In Zo’s image, the pleasure of the text is indeed in its intermittence: the between-two-edges of a passage obscured by the very paper on which it’s printed.

The lines which Roussel intended Zo’s image to illustrate come from one of the poem’s long list sections, in this case a list of correspondences, where something large and something small share a certain characteristic. Here, Roussel is likening the reader who peers between the uncut leaves of a book to a mother who peeks between the curtains of a cradle:

 …lorsqu’une mere, oseuse,
Ouvre un berceau, les blancs rideaux, pour deux feuillets
Non coupés qu’on disjoint.

[ …when a mother daringly
Opens a cradle, its white curtains, for two leaves
In an uncut book one prises apart.] (Mark Ford)

Daringly is a striking word here, even if we didn’t know about Roussel’s extraordinary mother-relationship: it sexualises the scene, accusing the mother of bringing a brazenness to her Fort-Da play with the child. The nominal formulation in the French is even more suggestive: oseuse, from oser, to dare: thus, a woman who dares (just as poseur, from poser, is a man who poses). Her twin roles then are listed side-by-side: ‘mère, oseur’: ‘mother, darer’. Barthes’s sense of the erotic as the ‘staging of an appearance-as-disappearance’ could hardly more explicitly represented: in Roussel’s table of comparisons the appearance-disappearance game of the brazen mother, using the curtains of the crib as theatrical props, becomes the writ-large equivalent of the book as portable peep-show.

To make things even stranger, Roussel’s lines and Zo’s illustration appear to be self-reflexive: the book best-suited for this model of reading-as-peering is Nouvelles Impressions dAfrique itself. Roussel’s poem is a long one by any measure, yet after fifteen years of creative effort, at fifty-nine pages long it still fell somewhat short of the book-length work its author had envisaged.
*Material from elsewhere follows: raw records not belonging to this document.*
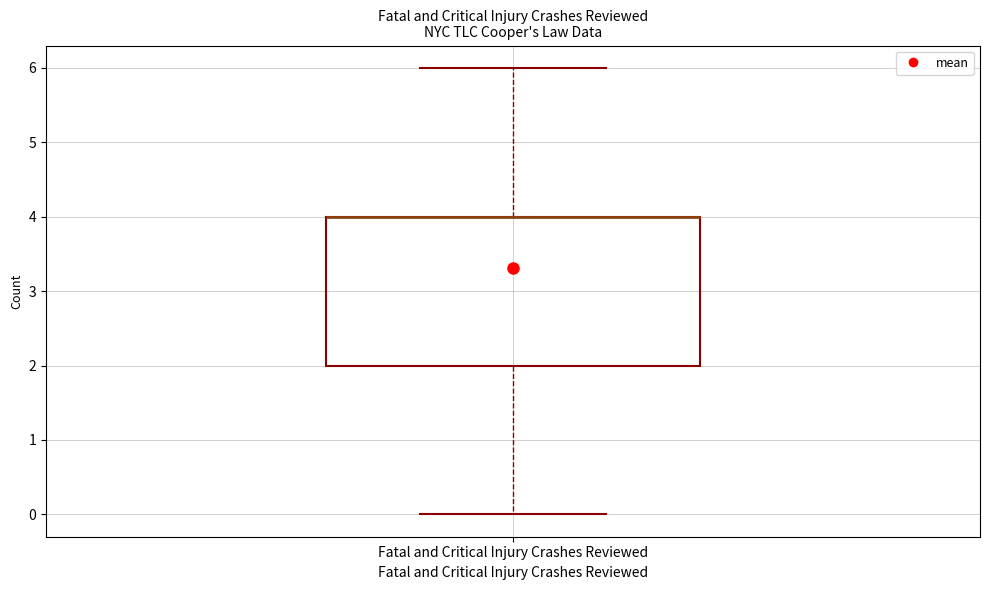

Transcribe this box plot: give where the median line is, the range the box spans, and where the two whiskers end, as read against the y-axis. The values are not printed on the chart, so give them approximately, as read against the axis.

median 4 (drawn on the box's upper edge), box 2 to 4, whiskers 0 to 6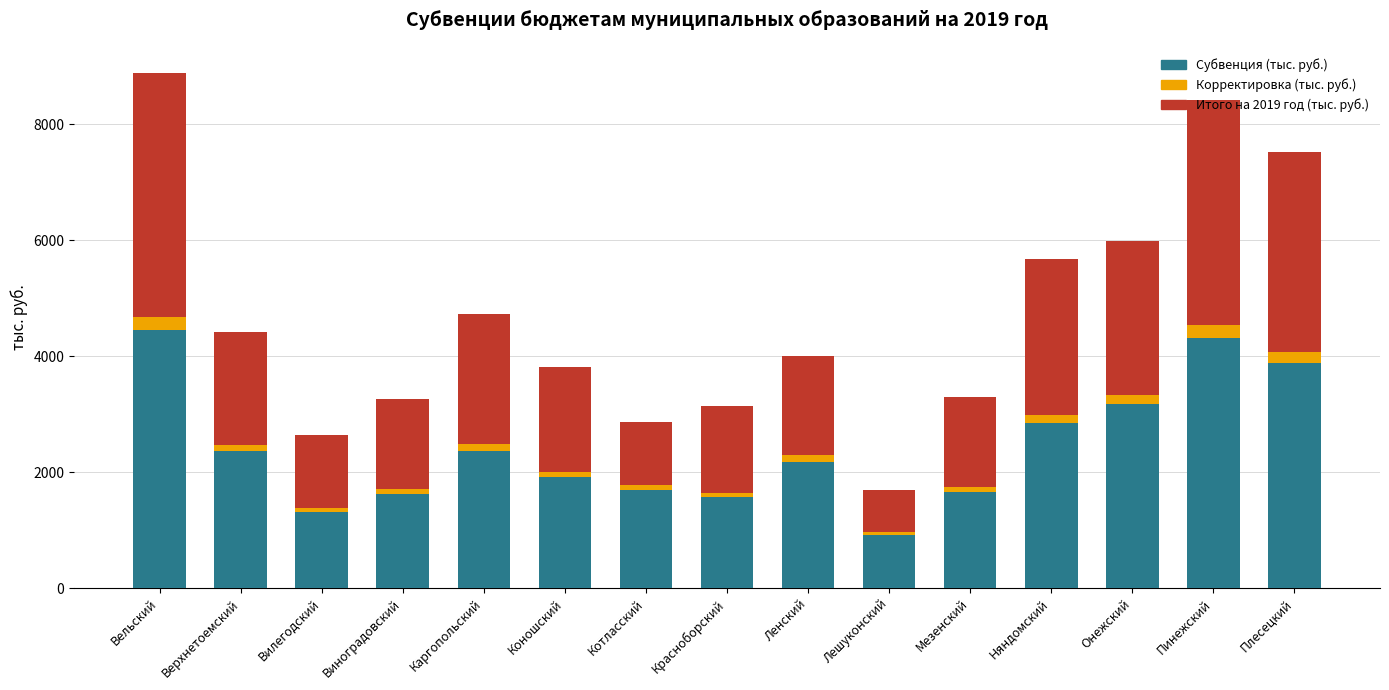

At which category is the sum across all series the highest?

Вельский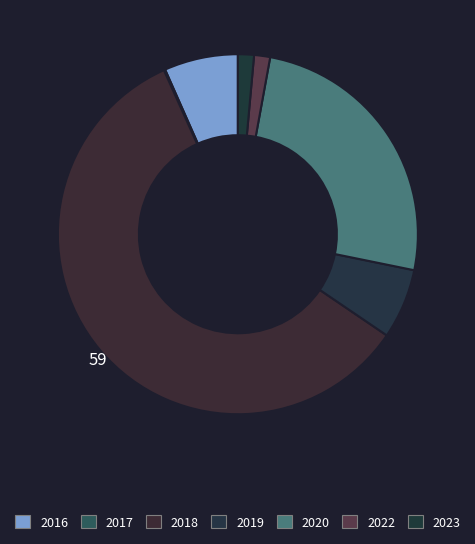

Count the number of slices in the pie.

7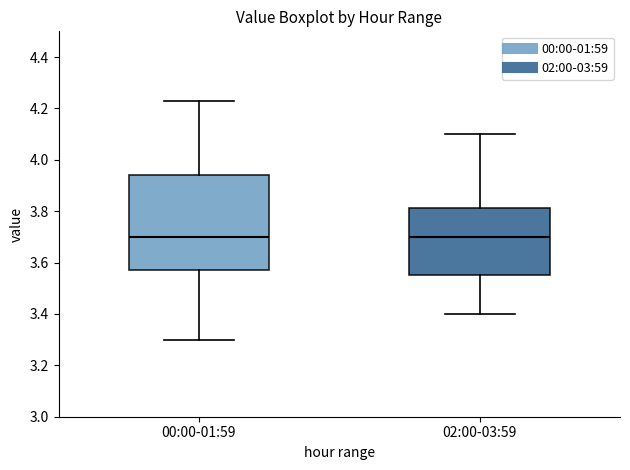

Which box is the tallest, from its lower edge to its upper edge?

00:00-01:59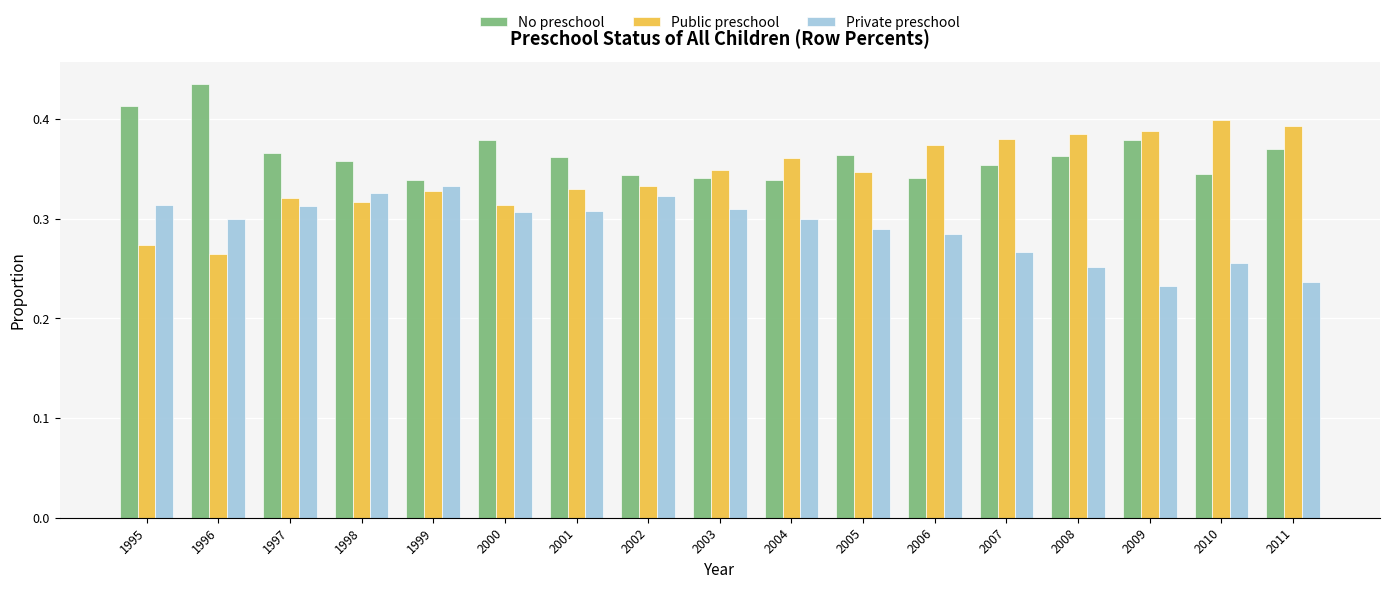

Which label corresponds to the largest value in the chart?

1996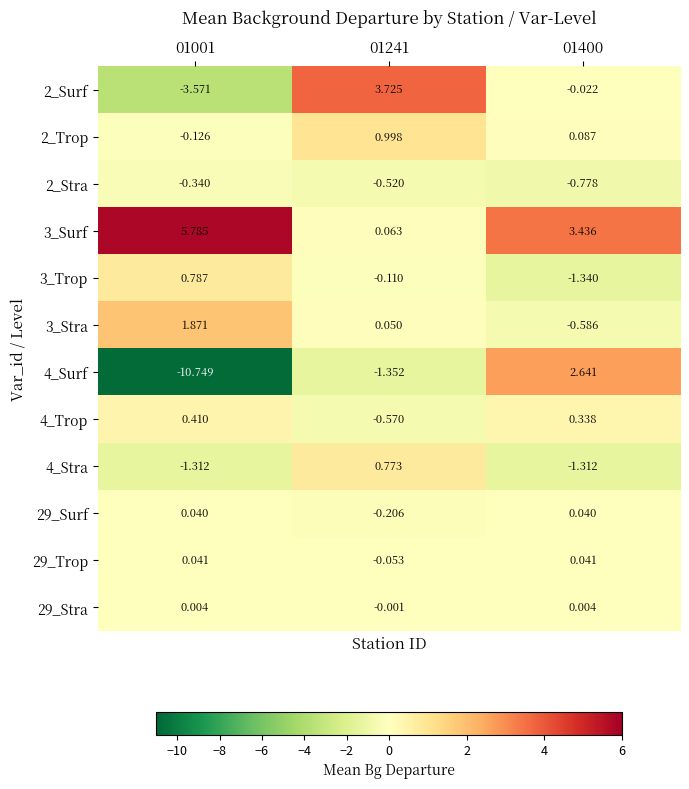

Is the value of 4_Surf at 01241 greater than the value of 2_Surf at 01241?

No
Commissioning a set of illustrations, then, offered a way to pad the text out, and to redouble the effect Roussel took the unusual step of leaving all left-hand pages blank, while on the recto side the poem and the illustrations appeared on alternate pages. The fifty-nine page poem thus becomes a work of two hundred and thirty-six pages, and since the top edge of the paper was uncut, if one wanted to see any of the illustrations one would either have to cut the pages, or to hold the sheets open and peek between them in the manner described. When we look at image #28 then, holding the pages open to watch our man holding the pages open, perhaps he too is peering at another reader, a smaller man, peeping through a tiny Nouvelles Impressions dAfrique in an infinite regress. (And yet – this slight disconnect between image and text again – in Zo’s illustration we can tell that this is not the book which the man is reading: there is writing on the verso sheet, and besides Roussel’s brief for the artist explicitly states that the man is peering between the uncut pages not to view an illustration but ‘so as to read a passage’ [‘pour y lire un passage’].)

There are, to my knowledge, three English translations of Roussel’s long poem (one is really a composite: Ken Koch’s mid-sixties translation of Canto III was supplemented in the late-nineties by Andrew Hugill’s working of Cantos I, II and IV). Of these, Mark Ford’s, which eschews the rhyme and metre of the original for greater fidelity to the sense, is the most satisfying both as a poem and as a translation. And yet, in its presentation it comes as a straightforward octavo edition with its edges pre-cut and the verso pages used for explanatory notes and the original French text. Alongside it, then, textual materialists will need a copy of Ian Monk’s version, published by Atlas Press, which comes as the original 1932 Lemerre edition original would have, with its top edges uncut, so that we might, if the mood takes us and there’s no-one around, find a quiet space to set the book upright on the table and, holding the pages gingerly open, peep through at Zo’s uncanny illustrations.